An experiment was conducted to test whether Cassiopea Jellyfish, or the upside-down jellyfish, can actually experience sleep. This experiment was conducted by three graduate students of Caltech: Michael Abrams, Claire Bedrook, and Ravi Nath in a lab at the California Institute of Technology, during midnight. The students first indication that these jellyfish could sleep was when the lights were turned off and the jellyfishes’ pulse immediately began to slow. The Cassiopea jellyfishes’ pulsing was infrequent and they were staying still for long periods of time.

The Cassiopea Jellyfish don’t have brains. They have a diffuse nerve net, which is a system of neurons that are spread throughout an organism and not organized around a brain. The Cassiopea jellyfish don’t even act like typical animals. For example, instead of mouths, they suck in food through pores in their tentacles. They get energy from symbiotic relationships with tiny photosynthetic organisms that live inside their cells. “They’re like weird plant animals”, Bedrook said. Although, when the jellyfish are exposed to melatonin they get sleepy, just as humans do. This is a hint that their underlying sleep mechanism may be similar to ours.

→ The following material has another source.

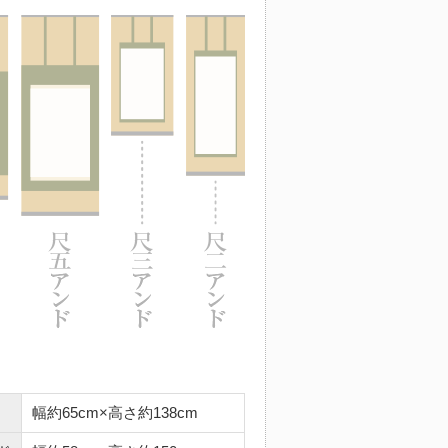
幅約65cm×高さ約138cm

Their experiment was to see if Cassiopea Jellyfish could sleep.  The three students conducted the research which led to the discovery that sleep is a complex behavior associated with memory consolidation and REM cycles in the brain. Their conclusion to the experiment was that Cassiopea Jellyfish do in fact experience sleep like behavior. This finding was the first documented example of sleep like behavior in an animal that has a diffuse nerve net instead of a brain. It also makes them the first brainless animals to experience sleep. These findings were published to the journal of Current Biology, and further study of sleeping jellyfish might bring scientists closer to resolving what Nath calls “the paradox of sleep”.

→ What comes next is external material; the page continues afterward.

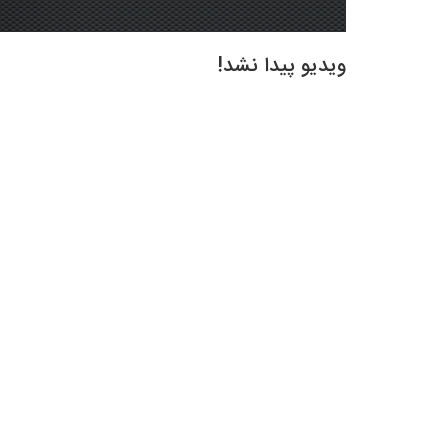
ویدیو پیدا نشد!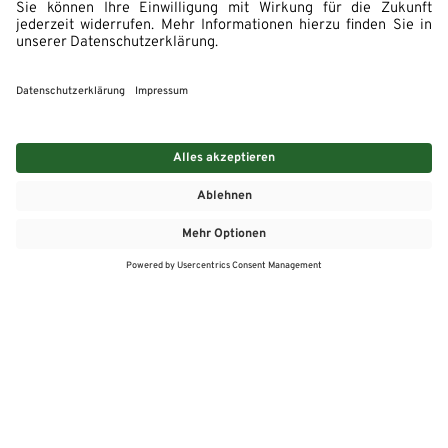
MEHR
MEIN MARKT
ANGEBOTE
MEINWASGAU APP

When conducting the experiment the three students tested for three pieces of behavioral criteria associated with sleep. The first criteria was reversible quiescence. Or in simpler terms, the jellyfish become inactive but are not paralyzed nor in a coma. The three researchers monitored 23 jellyfish, over 6 days, and counted the jellyfish’s movements. They found that the jellyfish were 30% less active at night. Although, when the researchers dropped food in the tank the creatures perked right up, clearly not paralyzed. The second criteria was an increase in arousal threshold. This means that it’s more difficult to get the animals’ attention, or they have to be woken up. For this part of the experiment the researchers placed the sleeping jellies in containers with removable bottoms. They lifted the containers to the top of the water in the tank and pulled out the bottom of the container. If the jellyfish were awake they’d automatically swim to the bottom of the tank; but if they were asleep “they’d kind of strangely float around the water”, Abrams said. When the researchers did this during the day the creatures would immediately swim to the bottom. At night, however, they would sluggishly float around. The upside-down jellyfish get their name from the fact that they sit upside down on the seafloor, they don’t like to be suspended in water. The last criteria is that the quiescent state must be homeostatically regulated. Also know as, the jellyfish must feel a biological drive to sleep. When they don’t they suffer. To test this, the researchers pulsed water through the tank every 20 minutes at night to prevent the jellyfish from sleeping. The following day and night, the jellyfish exhibited lower levels of activity than normal; sleep deprivation.

The results of this experiment suggests that sleep is deeply rooted in our biology, a behavior that evolved early in the history of animal life and has stuck with us ever since. Cnidarians, the phylogenetic group that includes jellies, first arouse some 700 million years ago, making them some of Earth’s first animals. “Sleep is this period where animals are not doing the things that benefit from a natural selection perspective”, Nath said. If animals could evolve in a way to live without sleep they surely would have. “We know it must be very important. Otherwise, we would lose it”, Bedrook said.